Why am I telling you this story? Clearly, getting an F in a gender politics course is not an act of oppression, but the lesson stuck with me; even then, I gravitated toward structural solutions more than relational ones. (Which probably explains why I launched a nonprofit incubator!) Thirty plus years later, as I have grown in my own understanding of how inequities permeate our day-to-day interactions, I am struck anew between the need to balance the lifting up of condition, the tearing down of unjust policy, and the building out of new structures to hold change. This time, I’m working for more than just a grade.
Balancing the personal, the political and the structural
I want to ensure that I am not coming across as a critic of identity politics or the role of personal experience in driving social change, as I advocate for more attention to sustaining structures. Stories are powerful. People are resilient.
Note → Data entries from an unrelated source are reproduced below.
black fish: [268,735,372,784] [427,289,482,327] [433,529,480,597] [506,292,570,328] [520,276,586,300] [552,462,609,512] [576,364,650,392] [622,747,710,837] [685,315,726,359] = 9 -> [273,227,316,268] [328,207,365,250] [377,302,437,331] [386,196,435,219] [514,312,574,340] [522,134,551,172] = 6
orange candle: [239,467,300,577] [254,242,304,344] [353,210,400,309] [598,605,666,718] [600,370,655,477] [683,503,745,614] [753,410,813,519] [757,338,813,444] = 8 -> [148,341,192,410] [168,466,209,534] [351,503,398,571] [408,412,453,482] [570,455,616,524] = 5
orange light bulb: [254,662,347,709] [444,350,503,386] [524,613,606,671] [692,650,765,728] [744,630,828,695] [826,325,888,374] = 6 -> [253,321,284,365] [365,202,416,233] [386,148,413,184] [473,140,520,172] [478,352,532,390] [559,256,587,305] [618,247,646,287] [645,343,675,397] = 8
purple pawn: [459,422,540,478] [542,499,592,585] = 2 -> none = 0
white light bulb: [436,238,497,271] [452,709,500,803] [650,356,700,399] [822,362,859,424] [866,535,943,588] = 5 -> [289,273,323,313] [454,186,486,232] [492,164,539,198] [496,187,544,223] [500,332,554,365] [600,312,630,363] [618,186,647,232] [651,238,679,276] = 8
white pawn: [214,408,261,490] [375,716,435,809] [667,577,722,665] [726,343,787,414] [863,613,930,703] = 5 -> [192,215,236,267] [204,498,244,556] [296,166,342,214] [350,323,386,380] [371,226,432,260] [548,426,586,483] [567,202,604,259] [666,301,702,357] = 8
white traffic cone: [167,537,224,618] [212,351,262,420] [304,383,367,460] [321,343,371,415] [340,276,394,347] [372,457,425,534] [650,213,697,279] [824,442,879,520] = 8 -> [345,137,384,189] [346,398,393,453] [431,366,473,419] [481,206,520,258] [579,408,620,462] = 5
We must lift up those who use their own voice and journey to shine a light on the deep harm systems can cause, and the emerging understanding that implicit biases can be as harmful as explicit ones.
In her article Identity Politics: Friend or Foe, Other and Belonging contributor Alicia Garza makes a stronger case than I can that “identity politics” is not only widely misunderstood, but intentionally distorted to erase how “identity” shapes economic and social outcomes. “Critics of identify politics are correct when they caution that a focus primarily on experience can detract from building alliances or developing a plan,” she states. “[But] demanding that anyone divorce their lived experience from their participation in political action is not only dangerous, it serves to reinforce power dynamics that are bad for the collective.”
I agree with that.
My question is this: how do we continue to lift the power of the personal (i.e., “diverse lived experience”) to effect community change without neglecting or eroding the organizational development required to hold it in place – and the corollary commitment to “the common good,” to best practice, and to sustaining structures?
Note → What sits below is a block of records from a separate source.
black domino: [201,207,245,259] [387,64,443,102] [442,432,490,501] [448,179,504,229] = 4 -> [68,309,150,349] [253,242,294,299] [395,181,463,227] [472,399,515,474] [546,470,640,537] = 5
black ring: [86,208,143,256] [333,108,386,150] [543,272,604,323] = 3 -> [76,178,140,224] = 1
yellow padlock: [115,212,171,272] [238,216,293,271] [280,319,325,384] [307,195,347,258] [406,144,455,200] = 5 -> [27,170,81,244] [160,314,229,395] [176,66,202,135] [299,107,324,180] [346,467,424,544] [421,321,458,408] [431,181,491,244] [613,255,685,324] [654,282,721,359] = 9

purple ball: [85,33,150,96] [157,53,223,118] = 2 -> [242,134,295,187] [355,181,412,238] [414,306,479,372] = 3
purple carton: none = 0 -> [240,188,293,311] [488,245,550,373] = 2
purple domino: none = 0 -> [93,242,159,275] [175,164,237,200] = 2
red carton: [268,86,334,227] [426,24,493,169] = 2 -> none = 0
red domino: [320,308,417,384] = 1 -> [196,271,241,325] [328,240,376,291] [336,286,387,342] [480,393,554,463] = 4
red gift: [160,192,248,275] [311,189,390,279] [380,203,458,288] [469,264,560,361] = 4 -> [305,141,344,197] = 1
Building resilient organizations that don’t go away
In my career, I have been privileged to support nonprofit leaders raising awareness of social challenges and structural inequities. I have witnessed an important evolution away from direct service and intervention (still necessary and important), to activism, advocacy, and the structural change needed to address upstream conditions.
What has not followed this evolution is a correlating investment in the structures holding the work. Structural investments into HR, governance, finance, IT, legal, insurance and the skills to manage complex contracts and nasty politics. Into facilities and leases and buildings in the heart of communities. Into lines of credit, loans, and reserve funds. Into staff with expertise in advocacy, policy and research and government relations.
This lack of investment implies that we expect social justice nonprofits to act, literally, as accelerant to critical issues, flaming out like a Molotov cocktail thrown against a brick wall. We don’t expect them to last.
If we want the important work of justice and equity to serve as centering principles of our society, we must move the work from the margins to the center of the nonprofit sector, and to the foundation of how we invest in the work.
If we want to help grassroots leaders to hold the line on progress made, we must give them a place to stand and fight.
We cannot build this house on sand. The pursuit of justice deserves more than just temporary shelter.
Charitable Ventures, President & CEO
 Building Resilient Organizations, The Forge. forgeorganizing.org/article/building-resilient-organizations
 One of our valued partners who has supported the work of our initiatives in Southern California. The Other and Belonging Institute is a think tank under the directorship of john a. powell located at UC Berkeley, that grapples with these issues as they relate to achieving equity in society, and we continue to be grateful for their leadership and work.